Each speaker thus yielded six frames of speech from eleven vowels. This gave
528 frames from the eight speakers used to train the networks and 462 frames
from the seven speakers used to test the networks.
Details of the Models
All the models had common structure of one layer of hidden units and two
layers of weights. Some of the models used fixed weights in the first layer
to perform a dimensionality expansion [Robinson89:sect3.1], and the remainder
modified the first layer of weights using the error propagation algorithm for
general nodes described in [Robinson89:chap2]. In the second layer the hidden
units were mapped onto the outputs using the conventional weighted-sum type
nodes with a linear activation function. When Gaussian nodes were used the
range of influence of the nodes, w_ij1, was set to the standard deviation of
the training data for the appropriate input dimension. If the locations of
these nodes, w_ij0, are placed randomly, then the model behaves like a
continuous version of the modified Kanerva model [PragerFallside88]. If the
locations are placed at the points defined by the input examples then the
model implements a radial basis function [BroomheadLowe88]. The first layer
of weights remains constant in both of these models, but can be also trained
using the equations of [Robinson89:sect2.4]. Replacing the Gaussian nodes
with the conventional type gives a multilayer perceptron and replacing them
with conventional nodes with the activation function f(x) = x^2 gives a
network of square nodes. Finally, dispensing with the first layer altogether
yields a single layer perceptron.
The scaling factor between gradient of the energy and the change made to the
weights (the `learning rate', `eta') was dynamically varied during training,
as described in [Robinson89:sect2.5]. If the energy decreased this factor was
increased by 5%, if it increased the factor was halved. The networks changed
the weights in the direction of steepest descent which is susceptible to
finding a local minimum. A `momentum' term [RumelhartHintonWilliams86] is
often used with error propagation networks to smooth the weight changes and
`ride over' small local minima. However, the optimal value of this term is
likely to be problem dependent, and in order to provide a uniform framework,
this additional term was not used.
Recognition Results
This experiment was originally carried out with only two frames of data from
each word [RobinsonNiranjanFallside88-tr]. In the earlier experiment some
problems were encountered with a phenomena termed `overtraining' whereby the
recognition rate on the test data peaks part way through training then decays
significantly. The recognition rates for the six frames per word case are
given in table 4.2 and are generally higher and show less variability than the
previously presented results. However, the recognition rate on the test set
still displays large fluctuations during training, as shown by the plots in
[Robinson89:fig3.2] Some fluctuations will arise from the fact that the
minimum in weight space for the training set will not be coincident with the
minima for the test set. Thus, half the possible trajectories during learning
will approach the test set minimum and then move away from it again on the way
to the training set minima [Mark Plumbley, personal communication]. In
addition, continued training sharpens the class boundaries which makes the
energy insensitive to the class boundary position [Mahesan Niranjan, personal
communiation]. For example, there are a large number planes defined with
threshold units which will separate two points in the input space, but only
one least squares solution for the case of linear units.

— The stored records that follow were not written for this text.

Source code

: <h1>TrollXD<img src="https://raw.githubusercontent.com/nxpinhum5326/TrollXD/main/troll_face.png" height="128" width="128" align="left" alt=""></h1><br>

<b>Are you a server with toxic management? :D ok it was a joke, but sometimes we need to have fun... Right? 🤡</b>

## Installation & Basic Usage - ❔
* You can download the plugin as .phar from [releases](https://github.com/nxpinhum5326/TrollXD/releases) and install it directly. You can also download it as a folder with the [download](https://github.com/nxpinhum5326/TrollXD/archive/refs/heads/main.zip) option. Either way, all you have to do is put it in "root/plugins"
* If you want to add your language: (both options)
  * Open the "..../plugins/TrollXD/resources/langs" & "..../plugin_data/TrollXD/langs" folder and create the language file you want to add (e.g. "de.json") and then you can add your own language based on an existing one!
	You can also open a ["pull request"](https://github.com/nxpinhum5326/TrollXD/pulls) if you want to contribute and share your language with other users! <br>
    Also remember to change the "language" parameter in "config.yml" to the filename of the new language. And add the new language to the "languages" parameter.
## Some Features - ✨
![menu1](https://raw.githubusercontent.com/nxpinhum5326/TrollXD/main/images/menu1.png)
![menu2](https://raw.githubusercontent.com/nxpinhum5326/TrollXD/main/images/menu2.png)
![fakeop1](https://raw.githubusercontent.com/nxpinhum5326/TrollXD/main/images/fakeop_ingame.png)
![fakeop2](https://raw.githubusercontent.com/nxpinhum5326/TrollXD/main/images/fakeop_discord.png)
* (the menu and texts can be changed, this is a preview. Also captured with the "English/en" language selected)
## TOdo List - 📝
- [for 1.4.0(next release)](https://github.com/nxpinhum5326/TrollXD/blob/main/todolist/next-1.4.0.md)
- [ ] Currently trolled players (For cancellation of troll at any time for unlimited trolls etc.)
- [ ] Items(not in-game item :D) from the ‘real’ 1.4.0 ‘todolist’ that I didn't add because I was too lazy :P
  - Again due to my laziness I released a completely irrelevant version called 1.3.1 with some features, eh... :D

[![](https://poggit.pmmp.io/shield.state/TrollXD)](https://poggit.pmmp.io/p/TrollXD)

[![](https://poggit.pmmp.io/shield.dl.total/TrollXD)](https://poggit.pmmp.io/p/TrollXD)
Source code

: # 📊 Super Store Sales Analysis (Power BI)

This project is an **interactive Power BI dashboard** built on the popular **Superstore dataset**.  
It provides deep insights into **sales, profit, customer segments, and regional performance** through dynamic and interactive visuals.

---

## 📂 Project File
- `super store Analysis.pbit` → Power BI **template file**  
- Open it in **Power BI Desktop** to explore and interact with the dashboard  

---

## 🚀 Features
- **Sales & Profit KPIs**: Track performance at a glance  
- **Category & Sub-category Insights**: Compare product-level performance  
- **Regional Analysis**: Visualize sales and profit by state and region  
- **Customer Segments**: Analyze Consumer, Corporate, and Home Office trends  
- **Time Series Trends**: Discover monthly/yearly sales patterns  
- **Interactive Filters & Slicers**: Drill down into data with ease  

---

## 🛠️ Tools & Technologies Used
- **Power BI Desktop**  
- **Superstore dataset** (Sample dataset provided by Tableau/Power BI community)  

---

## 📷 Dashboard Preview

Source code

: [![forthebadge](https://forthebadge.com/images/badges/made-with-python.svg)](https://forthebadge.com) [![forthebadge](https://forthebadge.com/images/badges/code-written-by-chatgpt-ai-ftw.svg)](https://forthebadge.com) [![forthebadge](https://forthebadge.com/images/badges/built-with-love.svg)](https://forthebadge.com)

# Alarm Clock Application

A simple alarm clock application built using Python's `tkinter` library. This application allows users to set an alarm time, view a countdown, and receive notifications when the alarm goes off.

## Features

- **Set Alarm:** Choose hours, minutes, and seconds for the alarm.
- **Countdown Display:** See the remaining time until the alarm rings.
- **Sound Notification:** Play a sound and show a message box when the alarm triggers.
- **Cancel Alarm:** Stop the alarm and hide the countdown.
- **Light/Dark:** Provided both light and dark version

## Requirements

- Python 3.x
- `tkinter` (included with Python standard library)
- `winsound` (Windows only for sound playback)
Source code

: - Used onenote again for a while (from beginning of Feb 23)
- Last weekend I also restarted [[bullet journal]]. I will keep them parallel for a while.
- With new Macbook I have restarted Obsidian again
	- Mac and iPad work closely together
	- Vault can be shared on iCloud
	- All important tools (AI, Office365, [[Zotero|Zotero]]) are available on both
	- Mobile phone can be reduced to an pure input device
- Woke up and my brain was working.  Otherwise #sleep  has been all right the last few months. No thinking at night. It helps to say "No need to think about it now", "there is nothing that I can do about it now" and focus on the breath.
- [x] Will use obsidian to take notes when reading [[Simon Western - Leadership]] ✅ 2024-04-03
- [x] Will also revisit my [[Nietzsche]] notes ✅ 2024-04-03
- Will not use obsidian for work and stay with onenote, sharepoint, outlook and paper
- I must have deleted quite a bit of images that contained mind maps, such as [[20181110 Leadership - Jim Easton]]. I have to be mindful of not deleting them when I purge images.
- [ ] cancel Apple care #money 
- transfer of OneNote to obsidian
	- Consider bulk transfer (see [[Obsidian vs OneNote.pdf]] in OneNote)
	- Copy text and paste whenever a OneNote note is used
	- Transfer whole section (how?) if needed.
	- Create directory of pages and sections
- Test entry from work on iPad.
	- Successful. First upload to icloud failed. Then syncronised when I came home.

+-------------------------+--------+---------+---------+
| | no. of | no. | percent |
| Classifier | hidden | correct | correct |
| | units | | |
+-------------------------+--------+---------+---------+
| Single-layer perceptron | - | 154 | 33 |
| Multi-layer perceptron | 88 | 234 | 51 |
| Multi-layer perceptron | 22 | 206 | 45 |
| Multi-layer perceptron | 11 | 203 | 44 |
| Modified Kanerva Model | 528 | 231 | 50 |
| Modified Kanerva Model | 88 | 197 | 43 |
| Radial Basis Function | 528 | 247 | 53 |
| Radial Basis Function | 88 | 220 | 48 |
| Gaussian node network | 528 | 252 | 55 |
| Gaussian node network | 88 | 247 | 53 |
| Gaussian node network | 22 | 250 | 54 |
| Gaussian node network | 11 | 211 | 47 |
| Square node network | 88 | 253 | 55 |
| Square node network | 22 | 236 | 51 |
| Square node network | 11 | 217 | 50 |
| Nearest neighbour | - | 260 | 56 |
+-------------------------+--------+---------+---------+
Table 4.2: Vowel classification with different non-linear classifiers
Discussion
From these vowel classification results it can be seen that minimising the
least mean square error over a training set does not guarantee good
generalisation to the test set. The best results were achieved with nearest
neighbour analysis which classifies an item as the class of the closest
example in the training set measured using the Euclidean distance. It is
expected that the problem of overtraining could be overcome by using a larger
training set taking data from more speakers. The performance of the Gaussian
and square node network was generally better than that of the multilayer
perceptron. In other speech recognition problems which attempt to classify
single frames of speech, such as those described by McCulloch and Ainsworth
[McCullochAinsworth88] and that of [Robinson89:chap7 and
RobinsonFallside88-neuro], the nearest neighbour algorithm does not perform as
well as a multilayer perceptron. It would be interesting to investigate this
difference and apply a network of Gaussian or square nodes to these problems.
The initial weights to the hidden units in the Gaussian network can be given a
physical interpretation in terms of matching to a template for a set of
features. This gives an advantage both in shortening the training time and
also because the network starts at a point in weight space near a likely
solution, which avoids some possible local minima which represent poor
solutions.
The results of the experiments with Gaussian and square nodes are promising.
However, it has not been the aim of this chapter to show that a particular
type of node is necessarily `better' for error propagation networks than the
weighted sum node, but that the error propagation algorithm can be applied
successfully to many different types of node.